Not after that night.

It had awakened something in me I didn’t know how to put back to sleep, something primal and overwhelming. I didn’t know how to explain it, not even to Liana, but that night, the things I’d let them do to me, the things I did in return had felt so perfectly wrong and forbidden in every way and, yet I had never wanted it to end.

But it had.

It had all come to an abrupt and crashing halt the moment the door had opened and light spiked into our dark, carnal cocoon. I had never pulled away so fast from anything in my life. I had torn out of there as if the very devil himself were after me and I hadn’t looked back, not the whole way down the stairs, shoving bodies aside and stumbling on discarded debris across the sticky floor. I hadn’t stopped until there was an entire block between me and them, a vacuum of twilight and space. I’d doubled over, gasping, my body a carnival ride of more emotions than I knew how to cope with at eighteen.
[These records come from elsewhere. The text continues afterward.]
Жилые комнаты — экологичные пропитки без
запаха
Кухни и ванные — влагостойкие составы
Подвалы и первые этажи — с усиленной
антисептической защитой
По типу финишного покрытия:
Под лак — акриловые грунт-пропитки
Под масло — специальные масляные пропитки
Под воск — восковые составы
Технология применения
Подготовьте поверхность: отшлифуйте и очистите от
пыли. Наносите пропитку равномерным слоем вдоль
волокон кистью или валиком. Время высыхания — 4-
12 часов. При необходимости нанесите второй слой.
Five years later, I still had no idea. If anything, I was more confused than ever, especially when I knew they were the wrong kind of wrong. The unredeemable kind. The kind you stayed away from. These were not men you invited into your home, into your life, definitely never into your bed. They were criminals. Cold, dangerous men loyal to a monster. Men with no moral compass, no decency.

Bad Men.

But I loved them.

I loved all the things about them no one else bothered to see. I loved that they stayed late after every block party, BBQ, and picnic to help clean up and drive people home. I loved that they always dropped a thick envelope into the church’s donation basket every Sunday. I loved that they patrolled the schools and parks, warning away the street soldiers from recruiting the children. I loved that, no matter how dangerous and evil everyone labeled them, they’d been there when old Mrs. McLanery moved in with her son’s family across town and needed help getting her things into storage. They’d arrived at the first splinter of light and didn’t stop until the last item was in the truck.

No one ever mentioned those things.

“Mia?” my dad called from the top of the stairs, my name slightly breathless as if he’d ran out of his room in a panic.

“Here!” I called back up, moving to stand at the foot of the steps and peer up at him.